Where are your go-to’s?
For leisure, I love going to the East Village Comedy Club. Around the corner from my apartment, there’s a low-key bar called The Edge that has become a staple for my friends and me. In terms of food, I’m fairly certain the buffalo chicken sandwich at Bobwhite is the best chicken sandwich I have ever had, and my favorite late night meal by far is the shawarma sandwich with a side of falafel from Mamoun’s.
Tell us what you’re wearing and where you like to shop.
I like playful, loud and comfortable clothing. I really like shopping on the app PLNDR. It has a bunch of cool clothes that are inexpensive, eccentric and fun to buy.
Although you have a successful career in finance, you’re also the funniest person I’ve encountered in a long time. You are part analyst, part comic. How does being a New Yorker allow you to foster both sides of your personality?
First off, thank you very much! Secondly, what I’ve really come to appreciate about New York is that being exposed to so many environments has helped me learn how to integrate the different parts of my personality into a more cohesive existence.

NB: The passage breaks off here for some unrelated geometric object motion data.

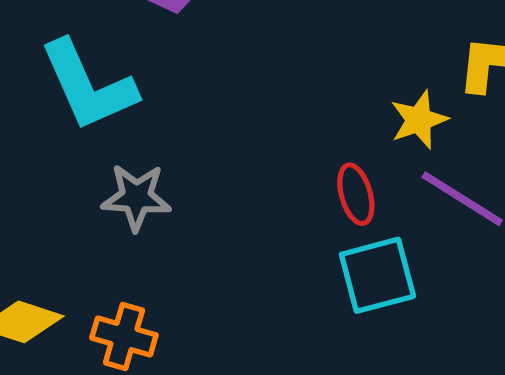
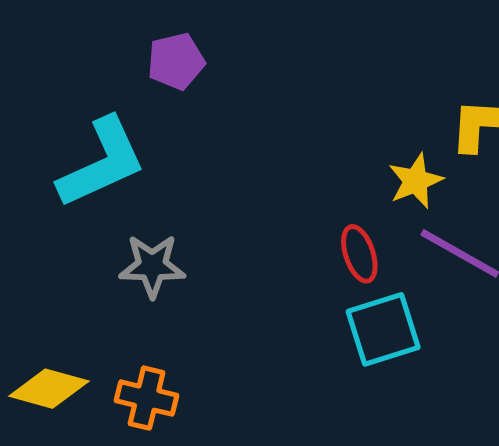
cyan L-shape: (88, 86) -> (102, 163), turned -88

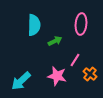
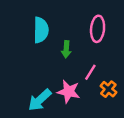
green arrow: (55, 41) -> (66, 49), turned 120
cyan arrow: (21, 81) -> (40, 100), moved

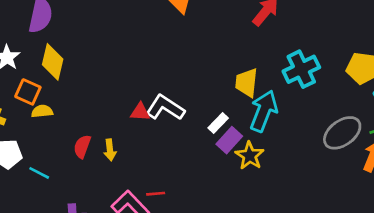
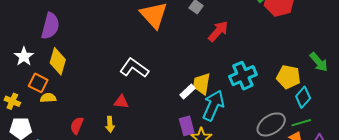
white L-shape: (165, 108) -> (134, 68), moved
white rectangle: (218, 123) -> (187, 92), moved
purple rectangle: (229, 140) -> (187, 126), turned -60
yellow arrow: (110, 150) -> (110, 124), moved

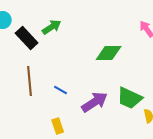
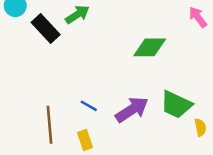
brown line: (30, 81) -> (49, 125), moved
blue line: (61, 90) -> (89, 106), moved

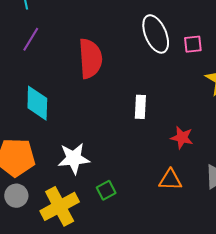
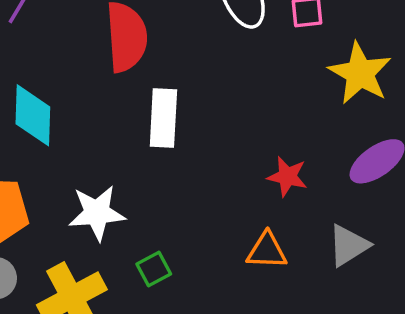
white rectangle: (140, 107) -> (163, 118), moved, size x1.4

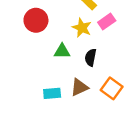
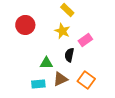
pink rectangle: (107, 21) -> (85, 40), moved
green triangle: (62, 51) -> (46, 63), moved

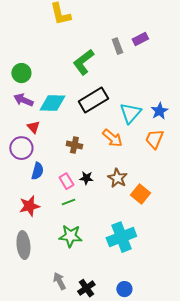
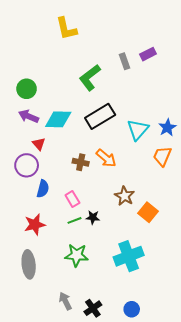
orange arrow: (112, 138) -> (106, 158), moved
black star: (86, 178) -> (93, 217), moved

Growing up, I always struggled to reconcile my sense of humor and goofy nature with my ability to be analytical and practical, because I felt like I could only be one or the other. Interacting with different people in different settings has helped me develop a better balance of both aspects.
Tell us about your thoughts on the presidential race.
I’m a huge politics nerd and I think this is one of the most interesting elections in American history. You’re seeing a widespread rejection of the general governing establishment in both parties, with no sign of stopping any time soon. What is most salient about the presidential race is that a lot of people – at their core – are scared.
The media has been placing a lot of negative attention on the debates. ; do you think these are some of the main causes of the rise in public racial discrimination?
Whenever there is an economic crisis, political polarization tends to follow and I think we’re seeing a lot of that now. Income inequality is markedly pronounced and many Americans are worried about job prospects for their children, in addition to having worries about issues like sky-high costs in education and health care.
When you have concerns like that, it is human nature to want to place blame on other causes, and some of that blame manifests itself towards things like immigrants and big corporations.
Where do you see America heading in the next few months?
I think there’s a huge lack of trust in the system and the significant support for both Donald Trump and Bernie Sanders is showing that. Whoever ends up taking office has to work really hard to restore that trust.